What the task requires :: After locating the line that contains "[321,293,376,304] all such -> (211, 217) none" in the data below, set down exactly that line and each one after it through the line that contains "[139,484,188,500] 3869.] ->", and nothing more.
*** Working data Section Begins ***
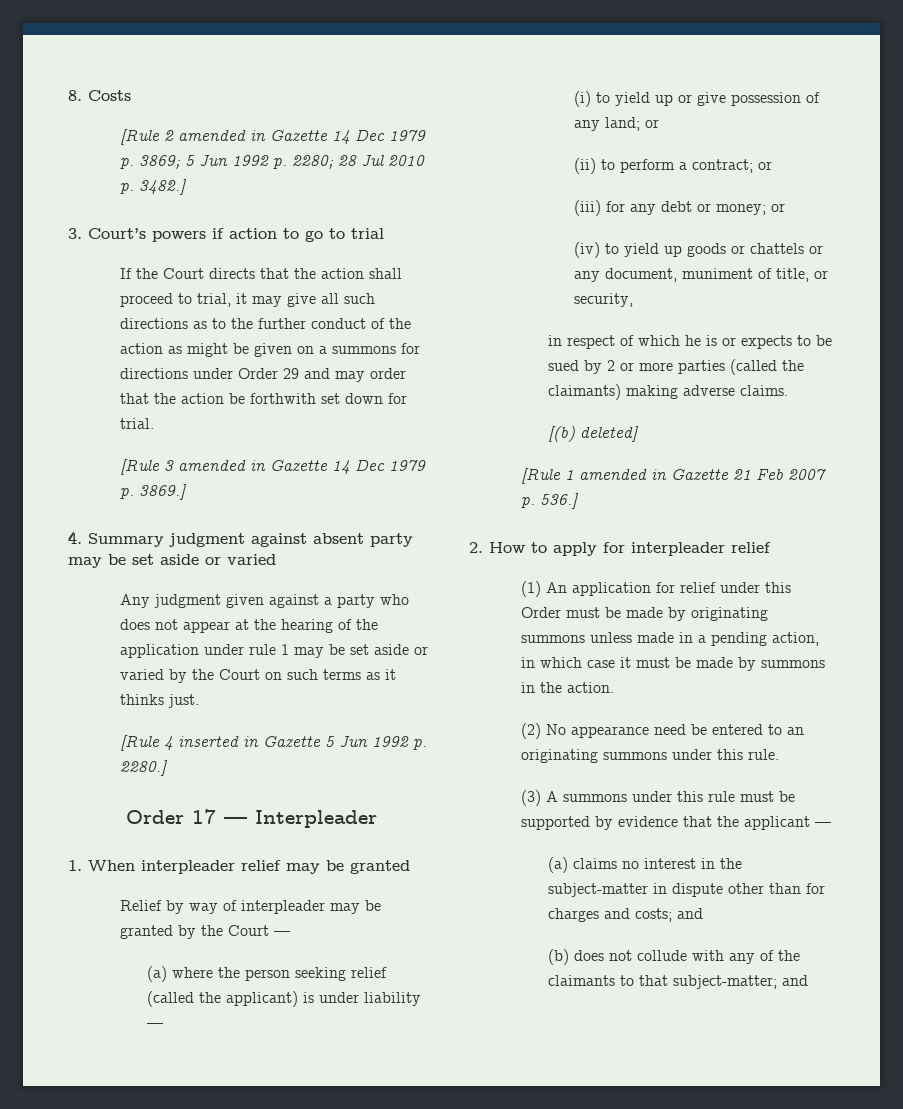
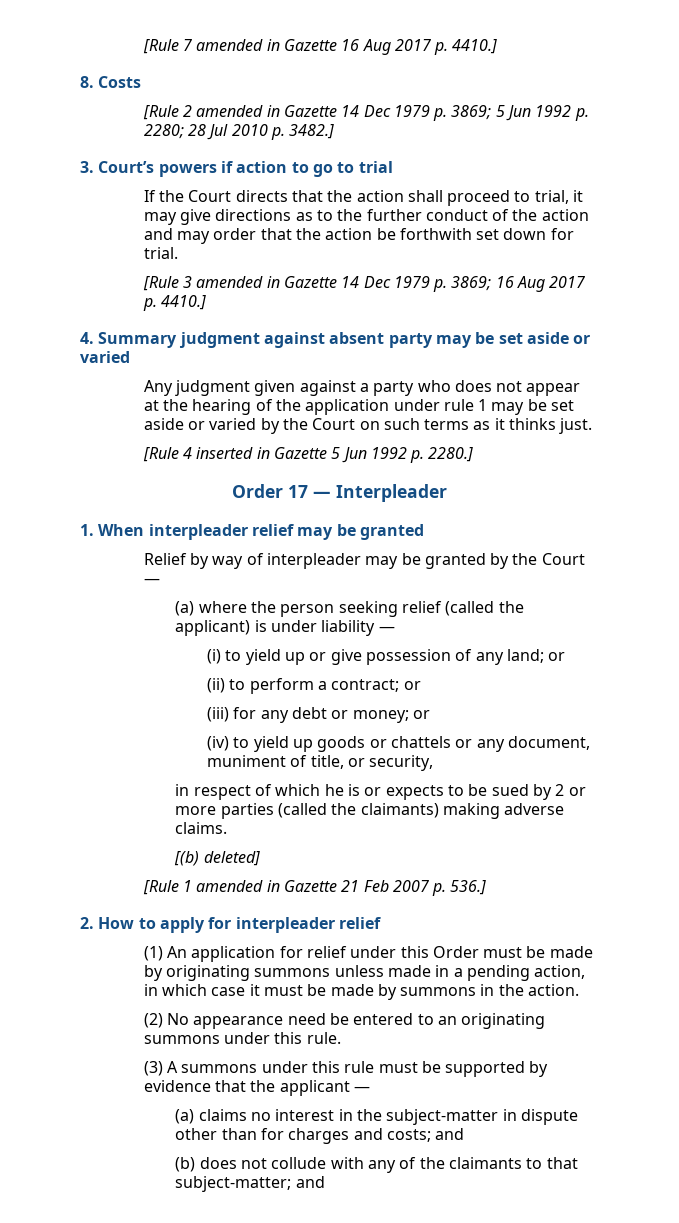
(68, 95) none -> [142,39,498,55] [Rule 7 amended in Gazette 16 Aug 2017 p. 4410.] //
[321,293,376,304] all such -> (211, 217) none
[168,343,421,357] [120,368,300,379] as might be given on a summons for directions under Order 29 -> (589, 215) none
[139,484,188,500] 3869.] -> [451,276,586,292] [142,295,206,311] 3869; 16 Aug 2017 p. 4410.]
*** Working data Section Ends ***
*** Working data Section Begins ***
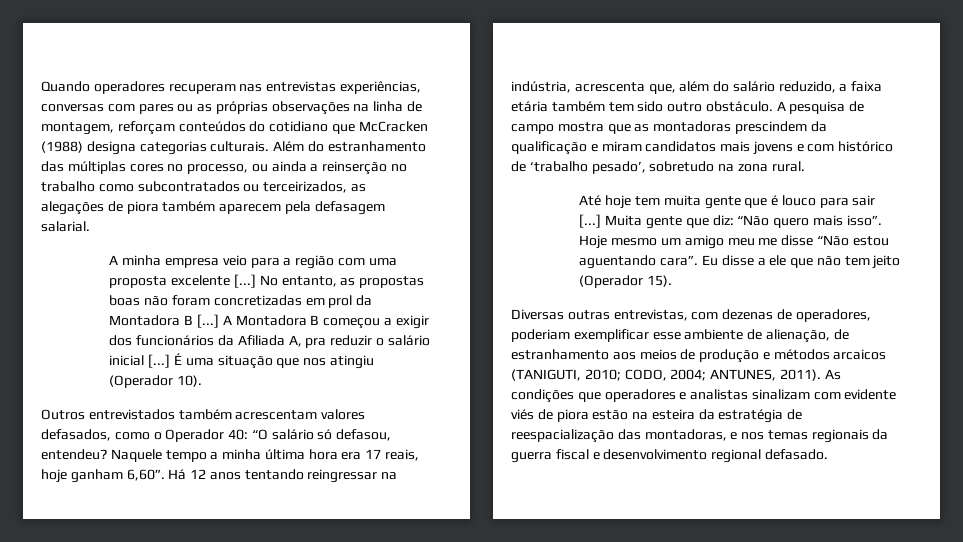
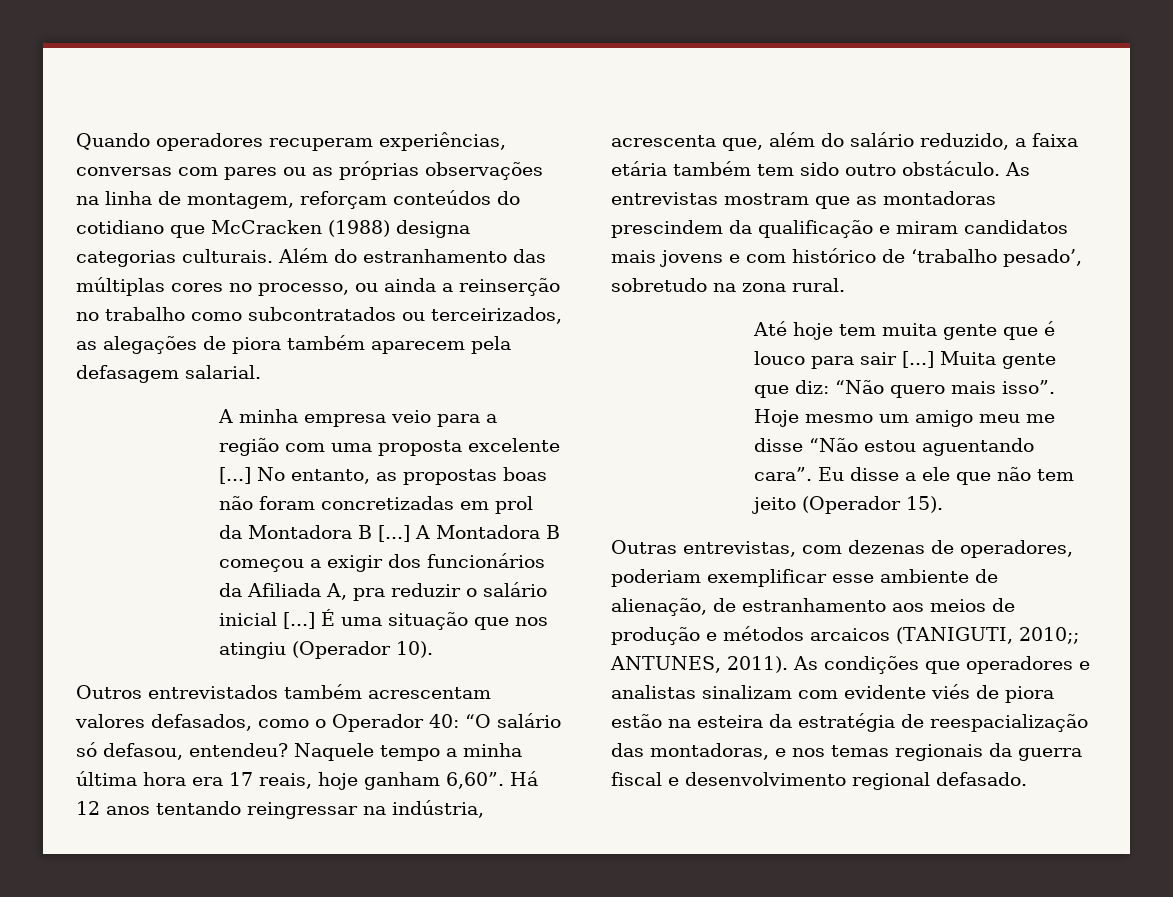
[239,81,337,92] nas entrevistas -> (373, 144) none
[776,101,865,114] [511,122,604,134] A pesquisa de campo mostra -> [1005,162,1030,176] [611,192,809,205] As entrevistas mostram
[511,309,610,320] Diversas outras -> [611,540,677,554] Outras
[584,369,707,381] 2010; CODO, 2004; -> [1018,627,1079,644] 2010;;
*** Working data Section Ends ***
*** Working data Section Begins ***
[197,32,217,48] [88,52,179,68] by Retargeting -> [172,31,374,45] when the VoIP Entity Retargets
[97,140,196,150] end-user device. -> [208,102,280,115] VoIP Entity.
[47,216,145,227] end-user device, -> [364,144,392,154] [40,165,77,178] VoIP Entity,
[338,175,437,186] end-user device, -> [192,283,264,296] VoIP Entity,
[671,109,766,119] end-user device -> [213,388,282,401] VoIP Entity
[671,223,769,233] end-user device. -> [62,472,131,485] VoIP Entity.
*** Working data Section Ends ***
Solution to this exercise ::
[321,293,376,304] all such -> (211, 217) none
[168,343,421,357] [120,368,300,379] as might be given on a summons for directions under Order 29 -> (589, 215) none
[139,484,188,500] 3869.] -> [451,276,586,292] [142,295,206,311] 3869; 16 Aug 2017 p. 4410.]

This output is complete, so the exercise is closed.